- Film poster
- Directed by: Diego López; David Pizarro;
- Screenplay by: Diego López; David Pizarro;
- Produced by: Xavi Llorca; Xevi Subinyà; Xosé Veiga;
- Starring: Jorge Guerricaechevarría; Alex de la Iglesia;
- Cinematography: Albert Calveres
- Edited by: Alberto Calveres
- Music by: Buio Mondo
- Production company: Areavisual SL
- Distributed by: La Aventura Audiovisual
- Release date: 11 August 2016 (Spain);
- Running time: 80 min
- Country: Spain
- Language: Spanish

= Heirs of the Beast =

Heirs of the Beast (Spanish: Herederos de la bestia) is a 2016 Spanish documentary film directed by Diego López and David Pizarro, released on 5 May 2017. It is the first film directed by both directors.

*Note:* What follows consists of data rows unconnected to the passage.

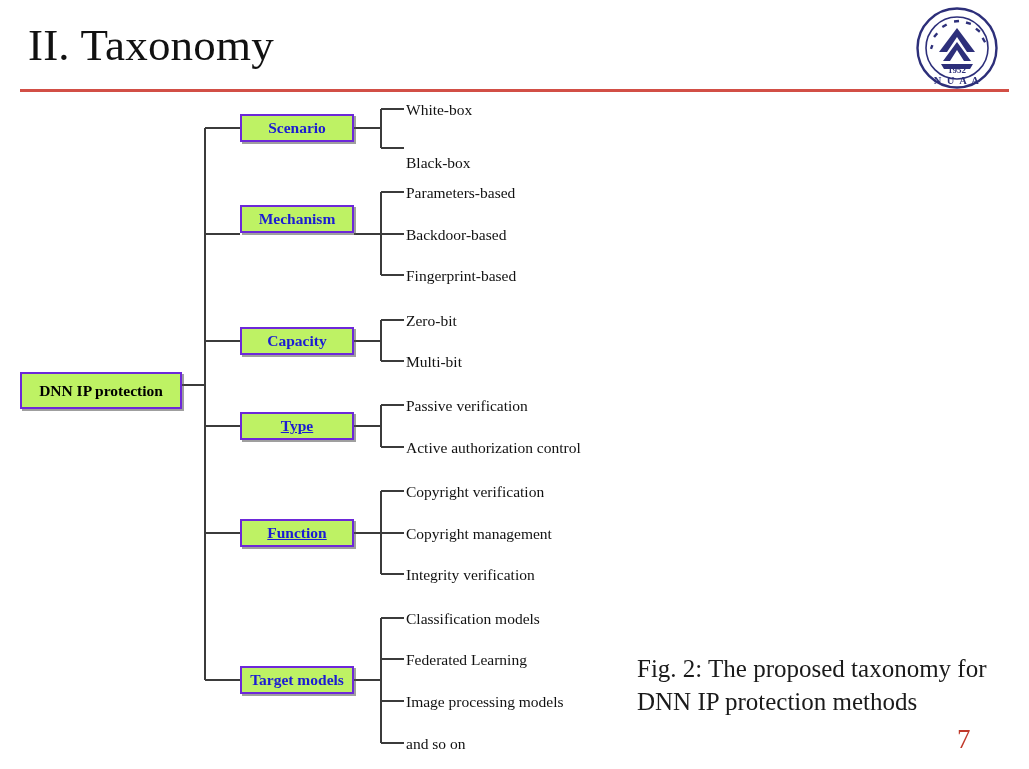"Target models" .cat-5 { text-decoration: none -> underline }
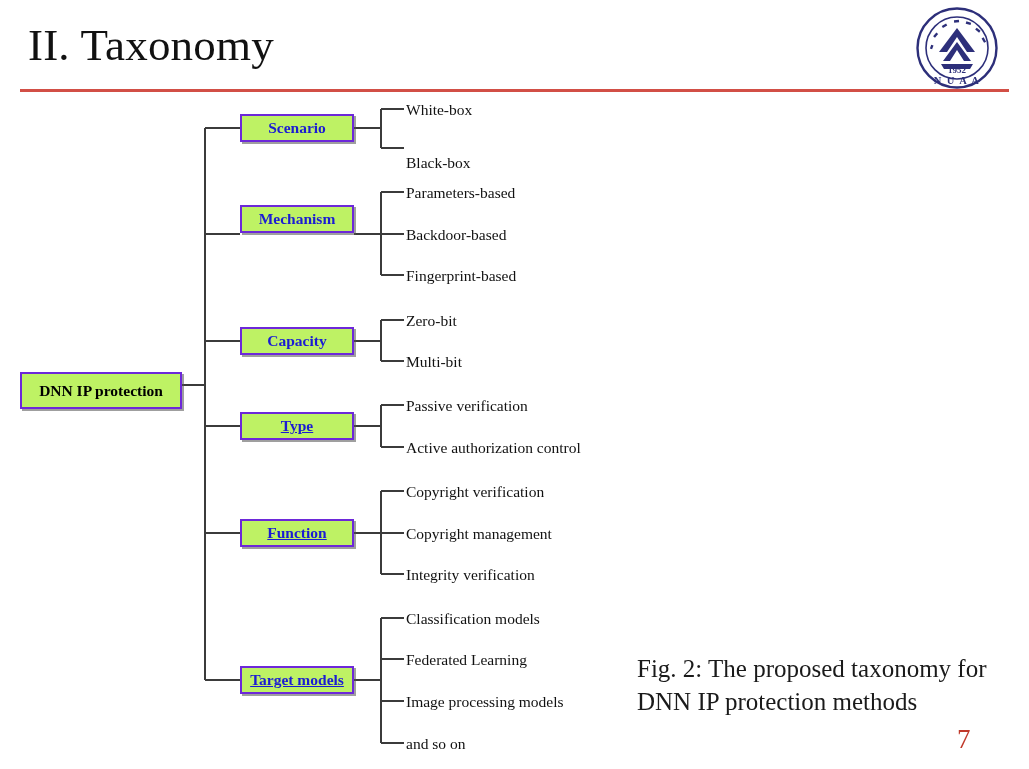"Fig. 2: The proposed taxonomy" #caption { text-align: none -> right }
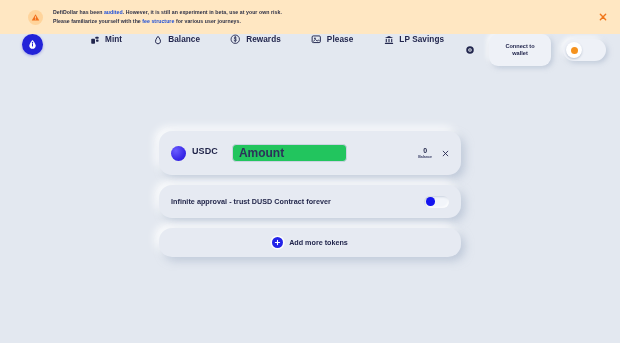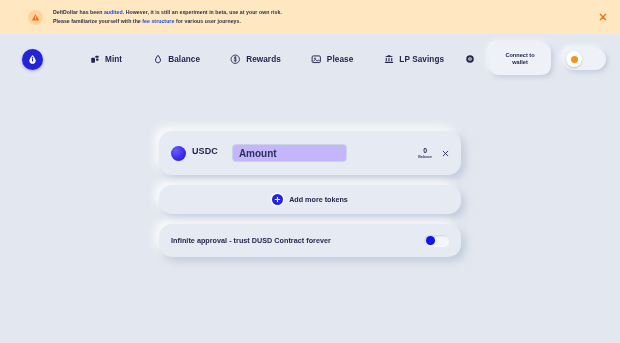"Mint" #navbar { align-items: center -> flex-start }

This film is a documentary on the 1995 film El día de la bestia, directed by Álex de la Iglesia. Except Álex Angulo, who died in 2014, all cast involved in this film appear in the documentary.

It was released at the Sitges Film Festival, the Zinema Zombie Fest de Colombia, the Ventana Sur de Argentina and the Masacre en Xoco de México.

== Awards and nominations ==
Herederos de la bestia has won the Premio al Documental en el PAURA at the Festival Internacional de Cine de Terror de Valencia.